Habib-i Ekrem Efendimiz ümmetini nasıl karşılayacağını da hadis-i şeriflerinde belirtmiştir:

Bir kabir ziyaretinde Rasûlallah Efendimiz kabirde bulunanlara “Esselâmü aleyküm ey mü’minler diyarının sakinleri, inşallah bir gün biz de size katılacağız.” diye selam verdikten sonra “Kardeşlerimle görüşmeyi çok arzu ediyorum.” buyurmuştur. Sahabîler “Bizler kardeşlerin değil miyiz ya Rasûlallah?” deyince, Efendimiz “Siz ashabımsınız. Kardeşlerim sizden sonra gelecek olanlardır.” buyurdu. Ashab bu sefer “Görmediğin halde onları nasıl tanıyacaksın?” diye sorunca Peygamber Efendimiz şöyle cevap verdi: “Bir adamın siyah atlar arasında alnı ve ayakları beyaz bir atı olsa onu hemen nasıl tanırsa ben de onları abdest azalarının nur gibi parlaklığı sayesinde tanıyacağım. Ben oraya önceden gidip kendilerini Kevser Havuzu’nun başında bekleye­ceğim.”[6]

Ümmetine karşı çok düşkün olan Peygamber Efendimizin, ümmeti için ne kadar çok gayret ettiğini görüyoruz. Kur’an’ı en güzel şekli ile hem tebliğ etmiş hem yaşamış, bizlere cennete giden yolları göstermiş ve bunlarla da yetinmeyip cennette öncü olacağı müjdesini vermiştir. Fahri Kâinat Efendimizin, ümmetinden tek bir ferdin dışarıda kalmasına gönlü razı olmamıştır. Bu doğrultuda her peygambere verilen özel bir dua hakkını da yine ümmeti için değerlendirmek istemiştir. Ebû Hureyre T ve Enes b. Malik’in T haber verdiğine göre Efendimiz şöyle buyurmuştur:

“Her peygamberin hususî bir duası vardır ki, her bir peygamber duasını etmiş ve duası kabul edilmiştir. Ben ise, duamı kıyamet gününde ümmetim için erteledim, şefaat etmeye ayırdım.”[7]
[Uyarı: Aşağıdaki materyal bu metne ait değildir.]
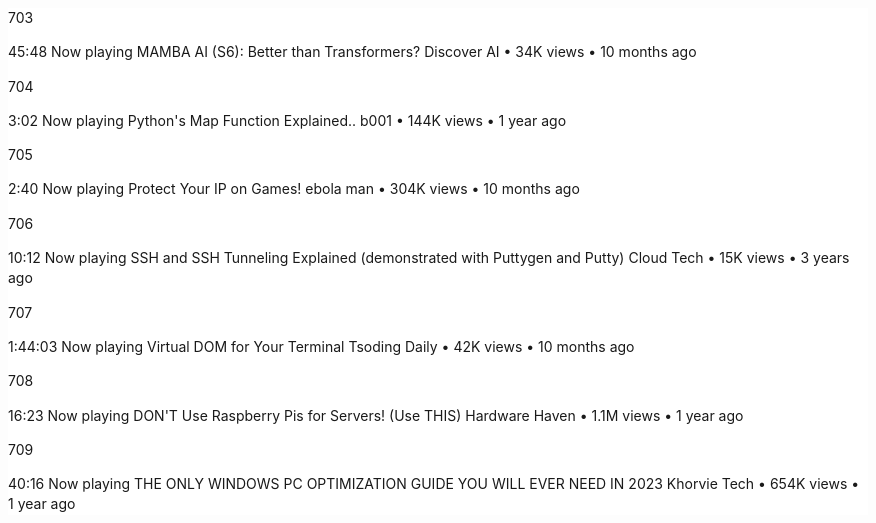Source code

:703

45:48
Now playing
MAMBA AI (S6): Better than Transformers?
Discover AI
•
34K views • 10 months ago

704

3:02
Now playing
Python's Map Function Explained..
b001
•
144K views • 1 year ago

705

2:40
Now playing
Protect Your IP on Games!
ebola man
•
304K views • 10 months ago

706

10:12
Now playing
SSH and SSH Tunneling Explained (demonstrated with Puttygen and Putty)
Cloud Tech
•
15K views • 3 years ago

707

1:44:03
Now playing
Virtual DOM for Your Terminal
Tsoding Daily
•
42K views • 10 months ago

708

16:23
Now playing
DON'T Use Raspberry Pis for Servers! (Use THIS)
Hardware Haven
•
1.1M views • 1 year ago

709

40:16
Now playing
THE ONLY WINDOWS PC OPTIMIZATION GUIDE YOU WILL EVER NEED IN 2023
Khorvie Tech
•
654K views • 1 year ago
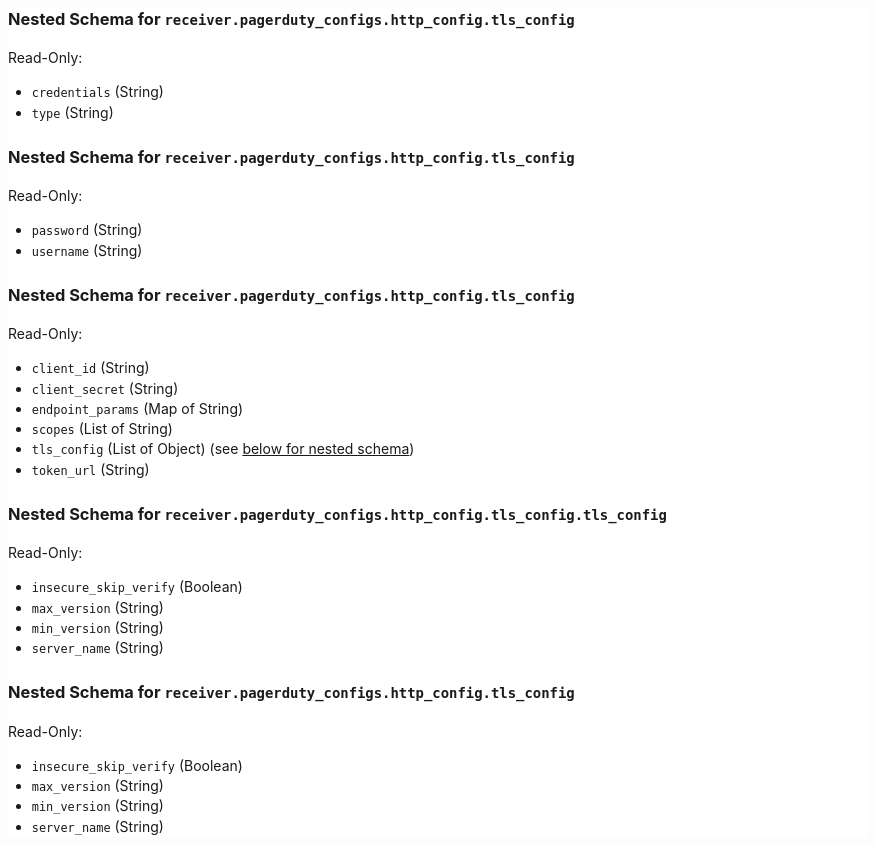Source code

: <a id="nestedobjatt--receiver--pagerduty_configs--http_config--authorization"></a>
### Nested Schema for `receiver.pagerduty_configs.http_config.tls_config`

Read-Only:

- `credentials` (String)
- `type` (String)


<a id="nestedobjatt--receiver--pagerduty_configs--http_config--basic_auth"></a>
### Nested Schema for `receiver.pagerduty_configs.http_config.tls_config`

Read-Only:

- `password` (String)
- `username` (String)


<a id="nestedobjatt--receiver--pagerduty_configs--http_config--oauth2"></a>
### Nested Schema for `receiver.pagerduty_configs.http_config.tls_config`

Read-Only:

- `client_id` (String)
- `client_secret` (String)
- `endpoint_params` (Map of String)
- `scopes` (List of String)
- `tls_config` (List of Object) (see [below for nested schema](#nestedobjatt--receiver--pagerduty_configs--http_config--tls_config--tls_config))
- `token_url` (String)

<a id="nestedobjatt--receiver--pagerduty_configs--http_config--tls_config--tls_config"></a>
### Nested Schema for `receiver.pagerduty_configs.http_config.tls_config.tls_config`

Read-Only:

- `insecure_skip_verify` (Boolean)
- `max_version` (String)
- `min_version` (String)
- `server_name` (String)



<a id="nestedobjatt--receiver--pagerduty_configs--http_config--tls_config"></a>
### Nested Schema for `receiver.pagerduty_configs.http_config.tls_config`

Read-Only:

- `insecure_skip_verify` (Boolean)
- `max_version` (String)
- `min_version` (String)
- `server_name` (String)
* Dr. Öğr. Üyesi, FSMVÜ İslami İlimler Fakültesi.

[1] Tirmizi, Cenâiz 65.

[2] Tirmizî, Cenâiz, 36.

[3] Ali el-Kârî, Mirkâtü’l-Mefâtîh, IV, 191.

[4] Nevevî, el-Ezkâr, s. 152.

[5] Müslim, Fezâil 24.

[6] Müslim, Tahâret 39.

[7] Buhârî, Deavat 1; Müslim, İman 340.